■ 掲載テキスト:
風邪をひいたときに「ビタミンCをとれば回復が早まる」と聞いたことはありませんか?
ニンジンを食べれば暗闇でも目がよく見える、そんな話も子どもの頃に一度は耳にしたかもしれません。さらに「日光を浴びて骨を強くしよう」とすすめられるのは、ビタミンDのおかげです。
普段何気なく口にする食べ物の中には、こうした「体に必要不可欠な小さな成分=ビタミン」がたくさん含まれています。けれど、その名前の背景や、ビタミンという考え方がどう誕生したのかを深く考える機会は、意外と少ないのではないでしょうか。
A、B、Cというシンプルなアルファベットの裏側には、実は「何が足りないのか」を探し続けた科学者たちの物語と、食事と健康の関係を巡る壮大な発見の歴史が隠されています。

栄養不足が病気の正体だった
今でこそ、ビタミン不足が体調不良の原因になることは当たり前の知識ですが、科学的に解明されたのはわずか100年ほど前のことです。

■ データセット:
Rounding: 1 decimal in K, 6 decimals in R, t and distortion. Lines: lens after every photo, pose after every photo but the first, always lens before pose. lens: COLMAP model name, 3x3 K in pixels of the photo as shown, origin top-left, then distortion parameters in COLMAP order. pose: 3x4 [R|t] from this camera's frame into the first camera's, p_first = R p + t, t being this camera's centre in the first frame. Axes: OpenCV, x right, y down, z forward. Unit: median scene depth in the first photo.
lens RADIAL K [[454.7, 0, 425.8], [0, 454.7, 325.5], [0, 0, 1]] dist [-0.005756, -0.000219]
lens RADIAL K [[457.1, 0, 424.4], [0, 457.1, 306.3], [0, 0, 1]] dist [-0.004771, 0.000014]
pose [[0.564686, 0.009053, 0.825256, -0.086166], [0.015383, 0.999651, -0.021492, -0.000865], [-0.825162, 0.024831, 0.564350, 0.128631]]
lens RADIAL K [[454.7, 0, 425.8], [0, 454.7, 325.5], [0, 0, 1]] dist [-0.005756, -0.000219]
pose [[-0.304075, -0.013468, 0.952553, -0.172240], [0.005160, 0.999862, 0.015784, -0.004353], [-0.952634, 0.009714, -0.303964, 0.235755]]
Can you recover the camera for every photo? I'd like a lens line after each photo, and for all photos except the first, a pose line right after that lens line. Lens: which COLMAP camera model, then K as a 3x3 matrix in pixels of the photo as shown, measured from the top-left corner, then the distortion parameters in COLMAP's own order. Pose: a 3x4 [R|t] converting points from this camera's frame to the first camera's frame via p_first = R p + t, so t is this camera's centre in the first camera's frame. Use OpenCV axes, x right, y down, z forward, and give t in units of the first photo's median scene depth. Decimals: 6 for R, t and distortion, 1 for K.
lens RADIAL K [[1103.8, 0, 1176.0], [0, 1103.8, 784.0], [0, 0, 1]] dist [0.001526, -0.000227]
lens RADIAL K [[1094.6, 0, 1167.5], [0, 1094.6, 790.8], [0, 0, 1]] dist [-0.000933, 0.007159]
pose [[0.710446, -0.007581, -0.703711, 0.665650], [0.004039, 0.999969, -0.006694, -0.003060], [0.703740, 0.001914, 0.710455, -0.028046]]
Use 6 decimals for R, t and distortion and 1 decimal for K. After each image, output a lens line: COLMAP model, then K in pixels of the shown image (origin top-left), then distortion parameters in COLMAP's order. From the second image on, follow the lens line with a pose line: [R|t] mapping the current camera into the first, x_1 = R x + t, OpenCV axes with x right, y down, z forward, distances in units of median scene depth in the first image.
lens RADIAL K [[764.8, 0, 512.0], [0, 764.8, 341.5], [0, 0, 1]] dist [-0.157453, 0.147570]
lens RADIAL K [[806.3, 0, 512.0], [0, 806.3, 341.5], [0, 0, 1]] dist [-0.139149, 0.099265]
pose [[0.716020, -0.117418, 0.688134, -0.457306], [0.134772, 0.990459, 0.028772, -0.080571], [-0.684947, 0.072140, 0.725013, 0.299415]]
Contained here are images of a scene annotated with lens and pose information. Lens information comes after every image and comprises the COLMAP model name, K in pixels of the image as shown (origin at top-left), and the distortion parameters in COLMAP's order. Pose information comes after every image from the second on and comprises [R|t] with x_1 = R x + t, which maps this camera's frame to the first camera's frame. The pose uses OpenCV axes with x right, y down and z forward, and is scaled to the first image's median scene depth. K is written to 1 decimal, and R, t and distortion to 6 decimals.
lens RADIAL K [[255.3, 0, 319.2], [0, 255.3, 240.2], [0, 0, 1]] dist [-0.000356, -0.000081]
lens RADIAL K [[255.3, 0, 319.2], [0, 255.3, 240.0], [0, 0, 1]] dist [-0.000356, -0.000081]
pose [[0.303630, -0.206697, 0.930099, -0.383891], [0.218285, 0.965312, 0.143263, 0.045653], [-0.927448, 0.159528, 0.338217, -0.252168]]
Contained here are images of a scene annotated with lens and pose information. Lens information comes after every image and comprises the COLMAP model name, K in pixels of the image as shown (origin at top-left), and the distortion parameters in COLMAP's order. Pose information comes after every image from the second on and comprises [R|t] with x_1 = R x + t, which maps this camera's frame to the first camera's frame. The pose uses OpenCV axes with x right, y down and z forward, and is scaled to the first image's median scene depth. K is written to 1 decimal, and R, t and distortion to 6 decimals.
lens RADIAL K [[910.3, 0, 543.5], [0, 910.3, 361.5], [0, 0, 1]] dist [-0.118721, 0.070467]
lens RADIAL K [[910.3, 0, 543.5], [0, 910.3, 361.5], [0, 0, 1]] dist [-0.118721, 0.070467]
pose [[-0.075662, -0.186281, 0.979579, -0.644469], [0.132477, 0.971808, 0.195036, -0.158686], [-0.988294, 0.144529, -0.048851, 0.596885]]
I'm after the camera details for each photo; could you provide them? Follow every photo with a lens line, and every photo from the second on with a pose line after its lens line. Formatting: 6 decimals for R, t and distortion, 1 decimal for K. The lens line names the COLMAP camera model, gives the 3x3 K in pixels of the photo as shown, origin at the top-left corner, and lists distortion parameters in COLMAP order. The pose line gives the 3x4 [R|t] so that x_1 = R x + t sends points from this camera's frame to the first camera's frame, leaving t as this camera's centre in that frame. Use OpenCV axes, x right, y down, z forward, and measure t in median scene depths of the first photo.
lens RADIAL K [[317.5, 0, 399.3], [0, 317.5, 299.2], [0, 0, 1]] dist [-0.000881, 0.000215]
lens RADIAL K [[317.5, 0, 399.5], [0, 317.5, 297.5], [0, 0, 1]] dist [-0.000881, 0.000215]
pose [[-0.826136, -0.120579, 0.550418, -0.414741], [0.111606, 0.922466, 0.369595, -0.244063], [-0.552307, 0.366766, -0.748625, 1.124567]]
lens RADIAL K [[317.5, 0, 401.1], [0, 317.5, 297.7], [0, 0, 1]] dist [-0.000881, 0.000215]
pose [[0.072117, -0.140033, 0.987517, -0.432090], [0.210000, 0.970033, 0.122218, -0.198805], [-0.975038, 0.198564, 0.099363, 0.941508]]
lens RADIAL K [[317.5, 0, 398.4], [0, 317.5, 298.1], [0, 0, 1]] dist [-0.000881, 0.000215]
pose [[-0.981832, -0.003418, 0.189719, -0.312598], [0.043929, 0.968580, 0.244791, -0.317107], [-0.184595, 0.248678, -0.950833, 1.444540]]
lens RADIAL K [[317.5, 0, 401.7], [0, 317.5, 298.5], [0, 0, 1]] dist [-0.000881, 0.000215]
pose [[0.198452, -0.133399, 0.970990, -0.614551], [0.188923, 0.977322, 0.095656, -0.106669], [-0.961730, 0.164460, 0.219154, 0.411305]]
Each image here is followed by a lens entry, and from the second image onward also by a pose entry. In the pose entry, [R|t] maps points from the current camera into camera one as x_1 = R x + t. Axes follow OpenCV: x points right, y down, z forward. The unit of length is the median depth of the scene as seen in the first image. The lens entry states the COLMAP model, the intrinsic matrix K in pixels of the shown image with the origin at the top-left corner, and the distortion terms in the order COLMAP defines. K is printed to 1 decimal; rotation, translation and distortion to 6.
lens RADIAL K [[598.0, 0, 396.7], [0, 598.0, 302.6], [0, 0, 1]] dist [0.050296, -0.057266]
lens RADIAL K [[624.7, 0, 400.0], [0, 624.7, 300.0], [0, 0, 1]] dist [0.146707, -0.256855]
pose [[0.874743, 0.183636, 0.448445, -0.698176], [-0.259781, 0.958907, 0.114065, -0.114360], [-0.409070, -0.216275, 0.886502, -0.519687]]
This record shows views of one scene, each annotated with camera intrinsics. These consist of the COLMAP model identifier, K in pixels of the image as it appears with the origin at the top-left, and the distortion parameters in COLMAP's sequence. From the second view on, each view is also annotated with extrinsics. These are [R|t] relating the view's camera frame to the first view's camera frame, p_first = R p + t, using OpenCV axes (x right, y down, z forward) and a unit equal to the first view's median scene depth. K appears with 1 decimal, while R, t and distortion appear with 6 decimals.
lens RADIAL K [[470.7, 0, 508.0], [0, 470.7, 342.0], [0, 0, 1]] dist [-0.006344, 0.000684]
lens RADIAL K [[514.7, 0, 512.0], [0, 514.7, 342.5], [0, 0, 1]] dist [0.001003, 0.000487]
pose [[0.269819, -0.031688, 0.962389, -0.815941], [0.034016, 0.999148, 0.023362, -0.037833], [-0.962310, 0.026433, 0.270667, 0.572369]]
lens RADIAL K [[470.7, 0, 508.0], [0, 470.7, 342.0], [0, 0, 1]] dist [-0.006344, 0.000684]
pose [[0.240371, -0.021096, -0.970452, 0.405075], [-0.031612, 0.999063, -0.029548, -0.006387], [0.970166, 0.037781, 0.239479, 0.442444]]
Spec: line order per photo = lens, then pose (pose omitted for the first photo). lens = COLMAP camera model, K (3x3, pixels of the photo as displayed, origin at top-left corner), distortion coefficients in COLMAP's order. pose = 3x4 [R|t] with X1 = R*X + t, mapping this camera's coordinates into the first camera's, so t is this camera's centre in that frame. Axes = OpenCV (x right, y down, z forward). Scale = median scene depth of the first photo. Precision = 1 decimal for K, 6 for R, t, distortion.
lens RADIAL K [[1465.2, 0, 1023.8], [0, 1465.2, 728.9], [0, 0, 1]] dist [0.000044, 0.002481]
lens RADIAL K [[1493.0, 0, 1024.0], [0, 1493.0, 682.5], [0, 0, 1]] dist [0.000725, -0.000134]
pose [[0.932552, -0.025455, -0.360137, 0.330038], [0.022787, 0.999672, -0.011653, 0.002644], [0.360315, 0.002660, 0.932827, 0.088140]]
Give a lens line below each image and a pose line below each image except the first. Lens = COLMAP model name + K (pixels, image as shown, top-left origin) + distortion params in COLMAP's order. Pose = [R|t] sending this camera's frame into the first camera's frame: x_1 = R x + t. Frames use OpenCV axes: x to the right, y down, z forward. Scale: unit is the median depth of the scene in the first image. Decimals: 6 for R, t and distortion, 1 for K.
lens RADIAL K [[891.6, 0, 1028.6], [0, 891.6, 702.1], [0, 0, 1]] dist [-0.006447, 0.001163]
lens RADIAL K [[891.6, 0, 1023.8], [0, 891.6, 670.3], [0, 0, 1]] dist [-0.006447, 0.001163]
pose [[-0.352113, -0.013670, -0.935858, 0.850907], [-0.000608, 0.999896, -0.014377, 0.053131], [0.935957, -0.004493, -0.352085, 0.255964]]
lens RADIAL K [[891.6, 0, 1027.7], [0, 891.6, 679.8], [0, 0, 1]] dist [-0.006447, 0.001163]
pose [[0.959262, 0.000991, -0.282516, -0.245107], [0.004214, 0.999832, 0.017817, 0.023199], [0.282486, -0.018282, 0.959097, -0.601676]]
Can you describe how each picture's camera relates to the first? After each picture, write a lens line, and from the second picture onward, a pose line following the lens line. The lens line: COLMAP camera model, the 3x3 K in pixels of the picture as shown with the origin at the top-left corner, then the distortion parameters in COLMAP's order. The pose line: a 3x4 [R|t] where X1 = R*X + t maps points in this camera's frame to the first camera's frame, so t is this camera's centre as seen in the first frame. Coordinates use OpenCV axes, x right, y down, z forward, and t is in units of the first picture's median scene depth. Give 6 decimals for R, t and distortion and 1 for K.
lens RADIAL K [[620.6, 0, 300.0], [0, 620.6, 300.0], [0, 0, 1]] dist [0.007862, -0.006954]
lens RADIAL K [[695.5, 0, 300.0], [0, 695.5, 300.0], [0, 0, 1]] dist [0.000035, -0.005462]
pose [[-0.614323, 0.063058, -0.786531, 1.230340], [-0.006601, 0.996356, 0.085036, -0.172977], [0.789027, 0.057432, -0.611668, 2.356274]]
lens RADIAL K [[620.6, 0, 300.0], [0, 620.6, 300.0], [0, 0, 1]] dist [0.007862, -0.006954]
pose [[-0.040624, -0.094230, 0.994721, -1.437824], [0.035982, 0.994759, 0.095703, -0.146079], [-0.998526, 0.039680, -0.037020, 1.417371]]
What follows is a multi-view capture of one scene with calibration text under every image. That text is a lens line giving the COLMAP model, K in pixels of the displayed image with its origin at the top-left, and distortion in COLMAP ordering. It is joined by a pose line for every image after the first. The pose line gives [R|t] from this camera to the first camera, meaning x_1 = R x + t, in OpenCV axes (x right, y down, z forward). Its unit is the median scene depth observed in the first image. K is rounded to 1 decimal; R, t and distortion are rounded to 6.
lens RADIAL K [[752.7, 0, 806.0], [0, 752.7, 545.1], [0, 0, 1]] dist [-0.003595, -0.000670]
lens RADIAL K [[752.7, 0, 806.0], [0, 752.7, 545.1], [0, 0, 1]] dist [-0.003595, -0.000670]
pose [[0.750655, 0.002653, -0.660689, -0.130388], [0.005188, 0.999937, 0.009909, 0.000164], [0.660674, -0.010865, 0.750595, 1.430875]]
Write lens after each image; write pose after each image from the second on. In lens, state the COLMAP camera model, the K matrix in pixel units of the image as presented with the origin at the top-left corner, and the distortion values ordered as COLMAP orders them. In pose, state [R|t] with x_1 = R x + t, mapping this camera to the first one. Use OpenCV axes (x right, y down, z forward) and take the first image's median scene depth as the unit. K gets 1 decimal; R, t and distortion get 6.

■ やること:
A - ビタミンについての文章では、ビタミン不足が体調不良の原因になることが科学的に解明されたのはどのくらい前とされていますか。
B - ビタミンについての文章から、「風邪をひいたときに「ビタミンCをとれば回復が早まる」と聞いたことはありませんか?」で始まり「か100年ほど前のことです。」で終わる部分を、その言葉も含めて一字も変えずに書き写してください。

■ 課題ごとの回答:
A - わずか100年ほど前です。

B -
風邪をひいたときに「ビタミンCをとれば回復が早まる」と聞いたことはありませんか?
ニンジンを食べれば暗闇でも目がよく見える、そんな話も子どもの頃に一度は耳にしたかもしれません。さらに「日光を浴びて骨を強くしよう」とすすめられるのは、ビタミンDのおかげです。
普段何気なく口にする食べ物の中には、こうした「体に必要不可欠な小さな成分=ビタミン」がたくさん含まれています。けれど、その名前の背景や、ビタミンという考え方がどう誕生したのかを深く考える機会は、意外と少ないのではないでしょうか。
A、B、Cというシンプルなアルファベットの裏側には、実は「何が足りないのか」を探し続けた科学者たちの物語と、食事と健康の関係を巡る壮大な発見の歴史が隠されています。

栄養不足が病気の正体だった
今でこそ、ビタミン不足が体調不良の原因になることは当たり前の知識ですが、科学的に解明されたのはわずか100年ほど前のことです。